4. Une bipolarité urbanistique révolutionnaire
Wright fut le premier et même le seul architecte de son époque à comprendre que l'automobile devait avoir des conséquences colossales et dramatiques dans le sens d'une « désurbanisation ». Tandis que les autres poursuivaient des idéaux utopiques et absurdes, comme ceux des « cités-jardins », en exhumant les villages anglais du Moyen Âge, il comprit, lui, qu'il fallait, une fois annulée la séparation entre ville et campagne, reconstituer la pensée urbanistique sur des bases radicalement nouvelles, révolutionnaires. Face aux métropoles surannées, il propose une thérapie bipolaire qui, aujourd'hui, après de nombreuses décennies et alors qu'il est peut-être déjà trop tard, est adoptée par la plupart des urbanistes : d'un côté, la « cité-territoire », Broadacre City, élaborée de 1932 à 1958 ; de l'autre, des macrostructures concentrées, dont l'« Illinois », le gratte-ciel haut d'un mile, est l'emblème.

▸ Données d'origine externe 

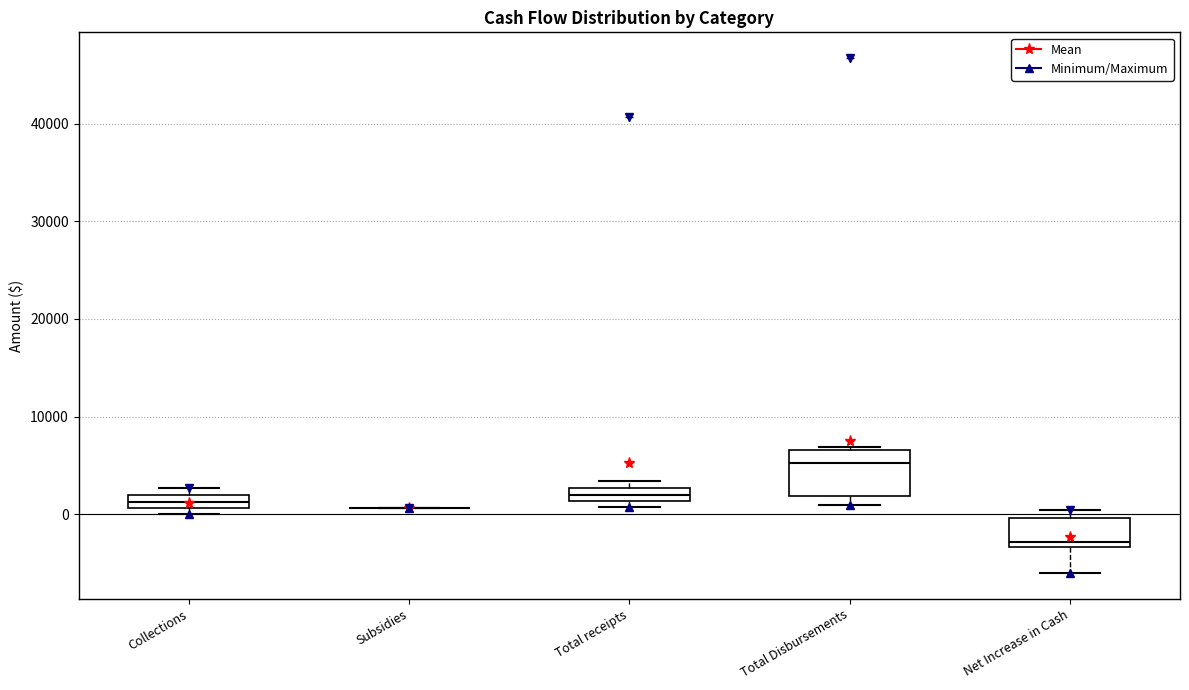

Where is the upper edge of the box for Net Increase in Cash on the y-axis? The values are not printed on the chart, so give them approximately, as read against the axis.

0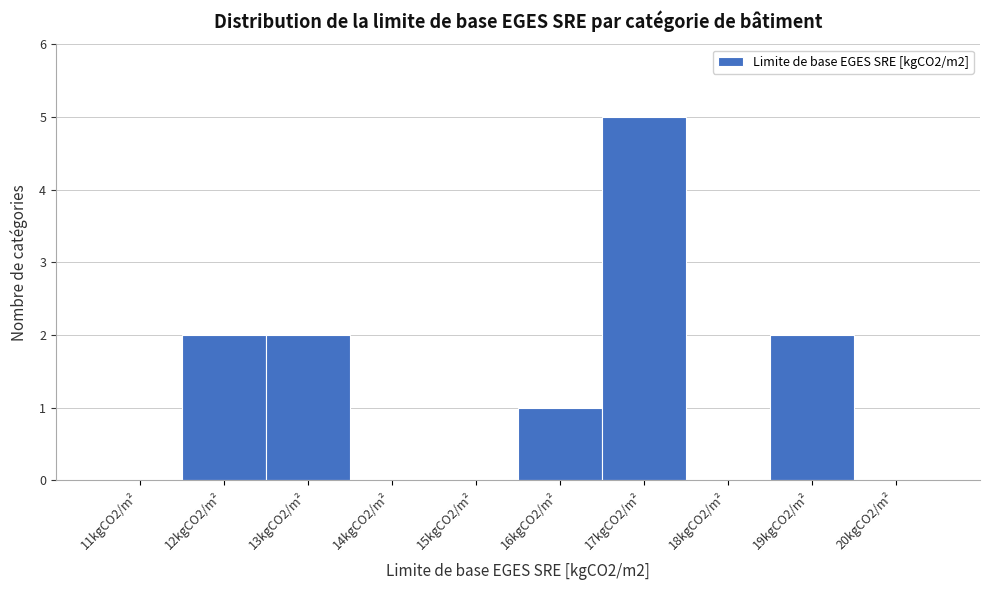

Reading left to right, list all the values displayed in this chart.

11kgCO2/m²=0	12kgCO2/m²=2	13kgCO2/m²=2	14kgCO2/m²=0	15kgCO2/m²=0	16kgCO2/m²=1	17kgCO2/m²=5	18kgCO2/m²=0	19kgCO2/m²=2	20kgCO2/m²=0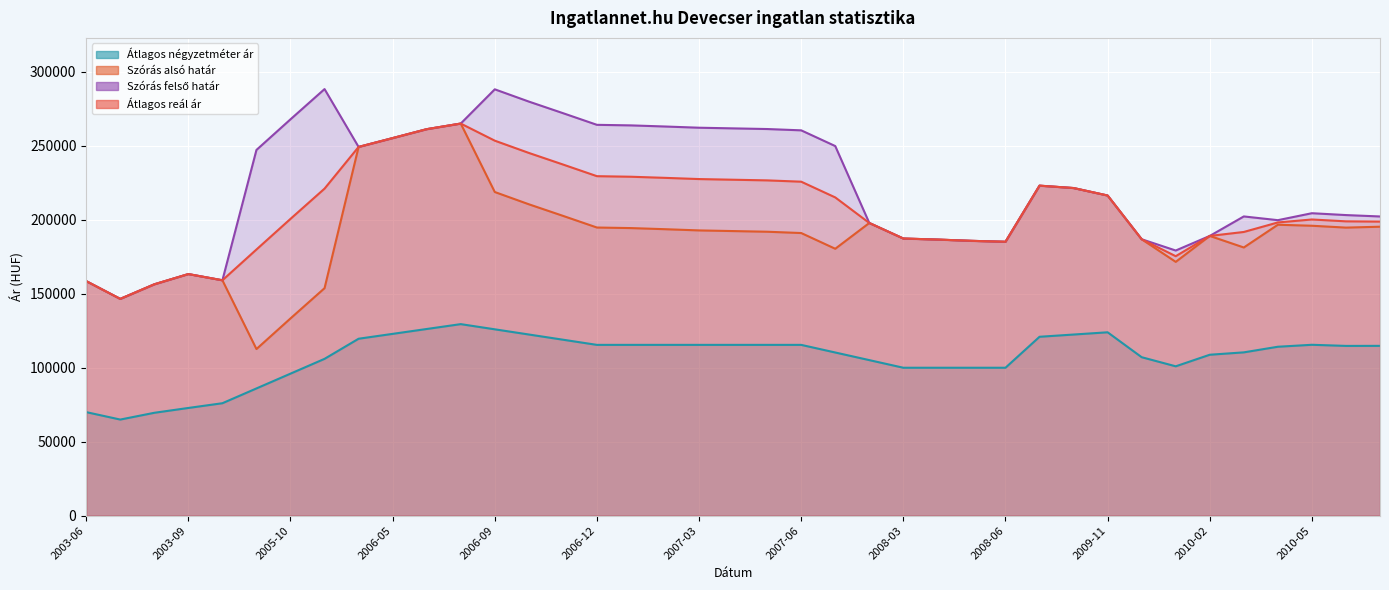

True or false: Szórás felső határ has a value of 223087 at 2008-07.

True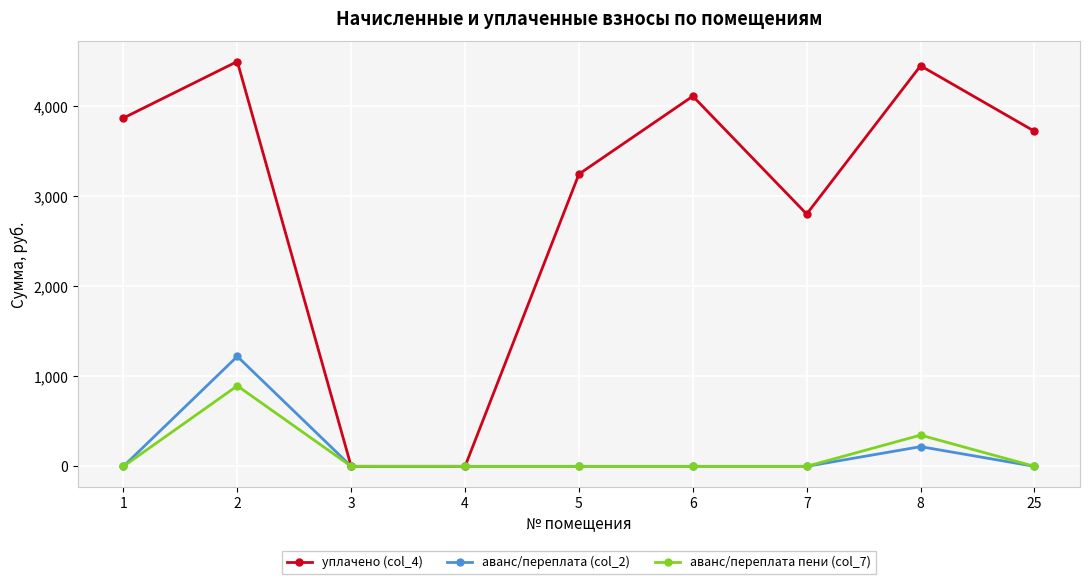

What are all the series names shown in the legend?

уплачено (col_4), аванс/переплата (col_2), аванс/переплата пени (col_7)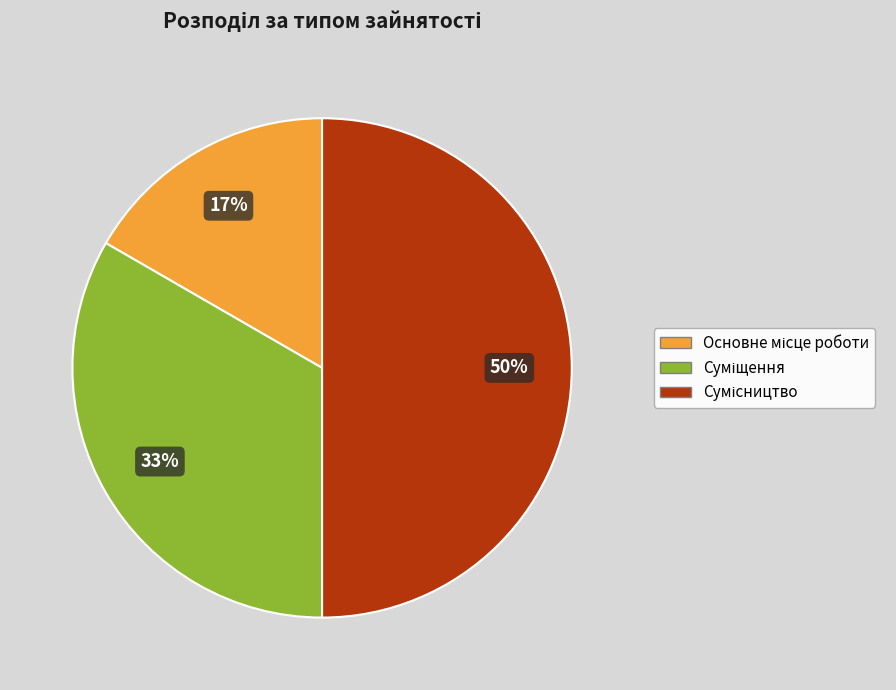

To the nearest percent, what is the average slice percentage?

33%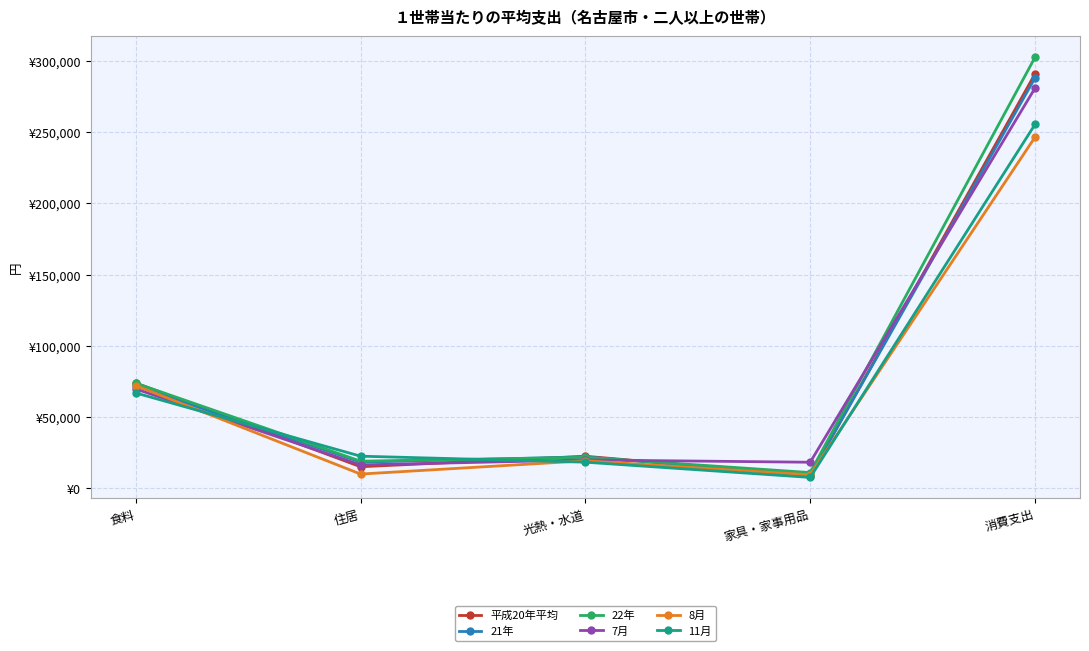

What is the approximate value of 21年 at 消費支出?

288259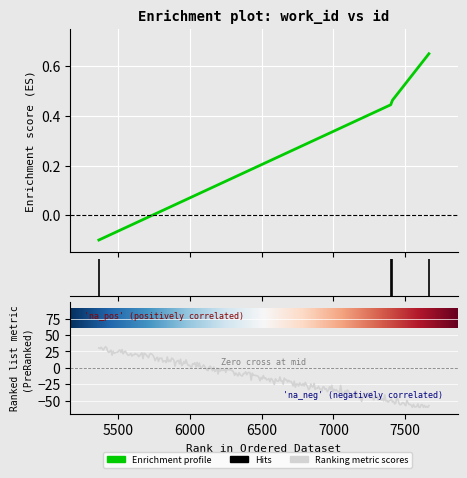

How many lines are shown in the chart?

1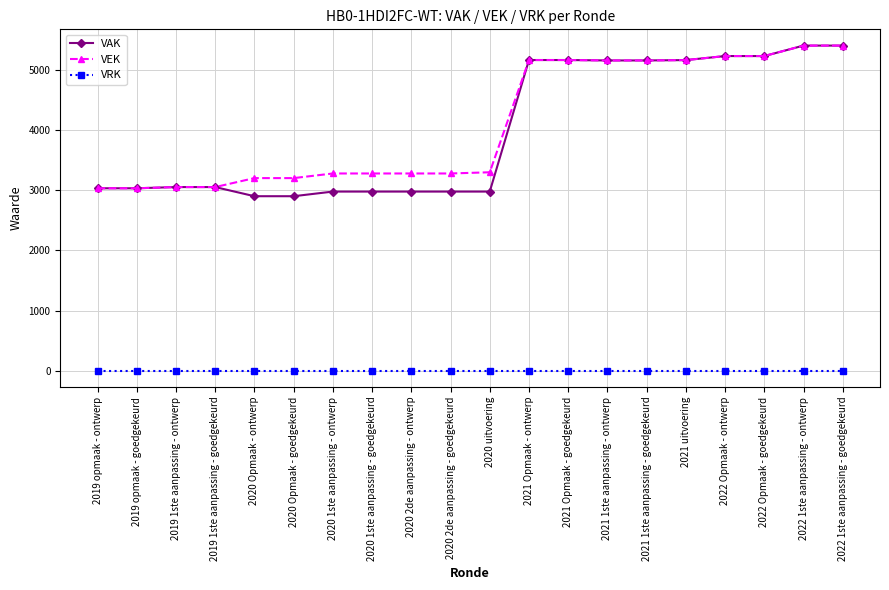

What is the spread (max minus min) of values at 2020 Opmaak - ontwerp?

3202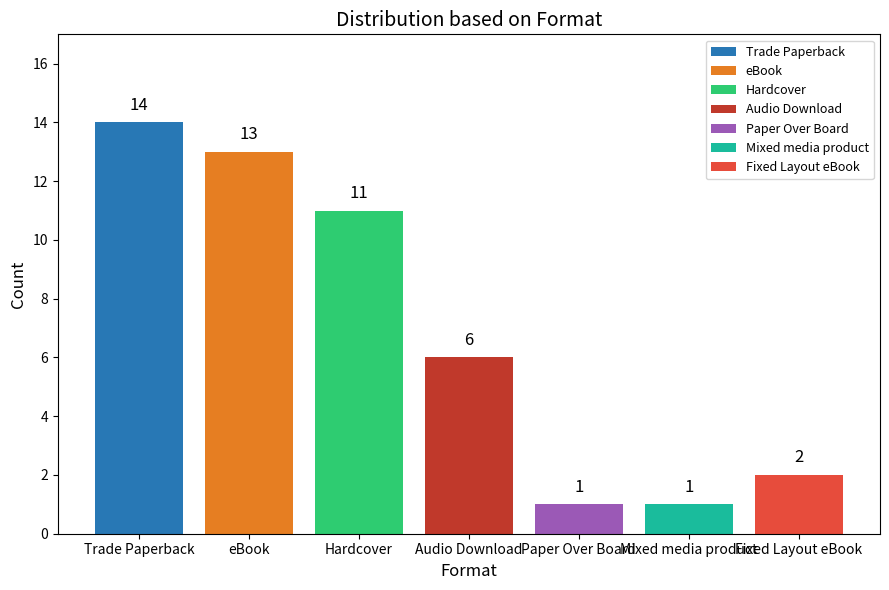

What is the approximate value of Hardcover at Audio Download?

11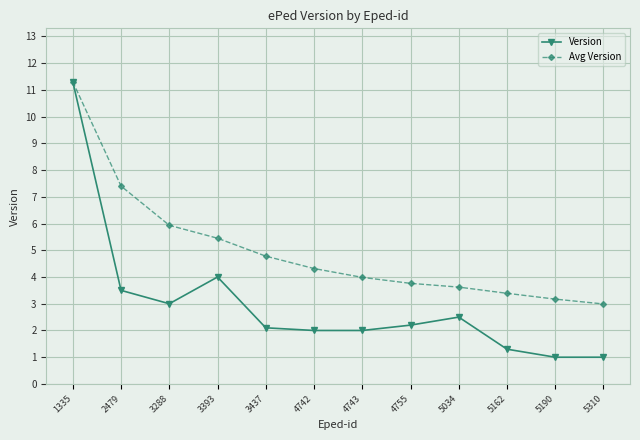

True or false: Avg Version has more than 2 points higher than both neighbors.

False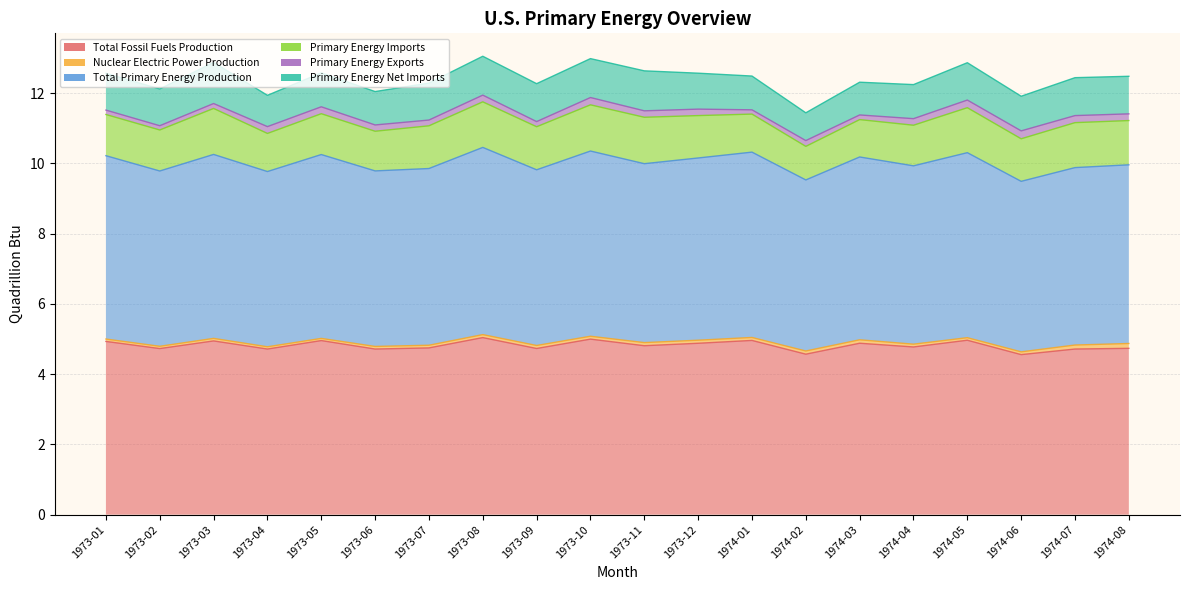

What is the sum of all Primary Energy Exports values?

3.5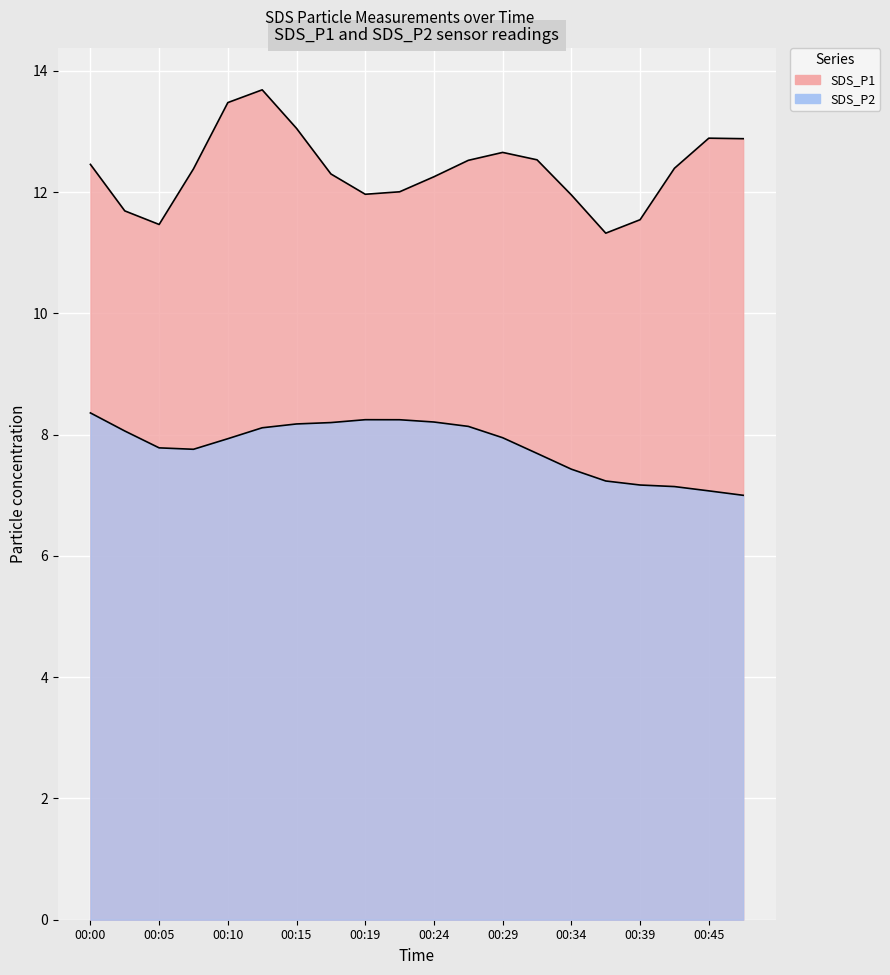

Where does the SDS_P2 series first go above 7?

00:00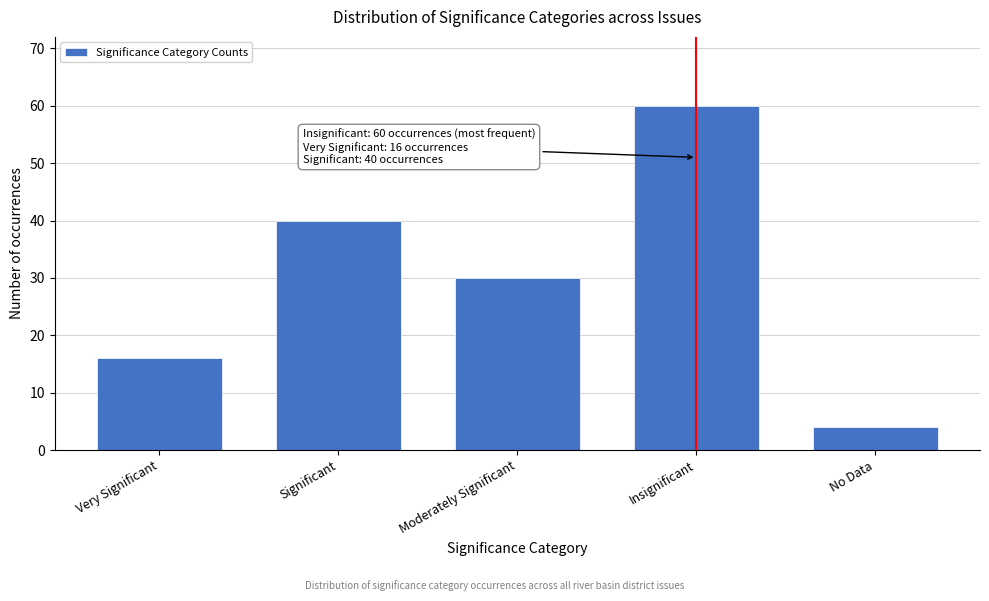

Reading left to right, what are all the values shown in this chart?

16	40	30	60	4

En attribuant à chaque personne une surface minimale d'un acre (4,047 m2), la population tout entière des États-Unis pourrait résider sur une superficie à peine supérieure à celle du Texas ; il existe donc de larges possibilités de parvenir à une désurbanisation organique. Quant à l'« Illinois », avec ses 528 étages, il abrite 130 000 habitants, et comporte en outre un parking pour 15 000 voitures et deux terrasses pour 100 hélicoptères : il suffit de dix structures de cette dimension pour remplacer tout l'amas architectural de Manhattan.
Ainsi, Wright, le plus grand poète de l'architecture, a indiqué les seules voies logiques pour éviter la catastrophe de la civilisation urbaine.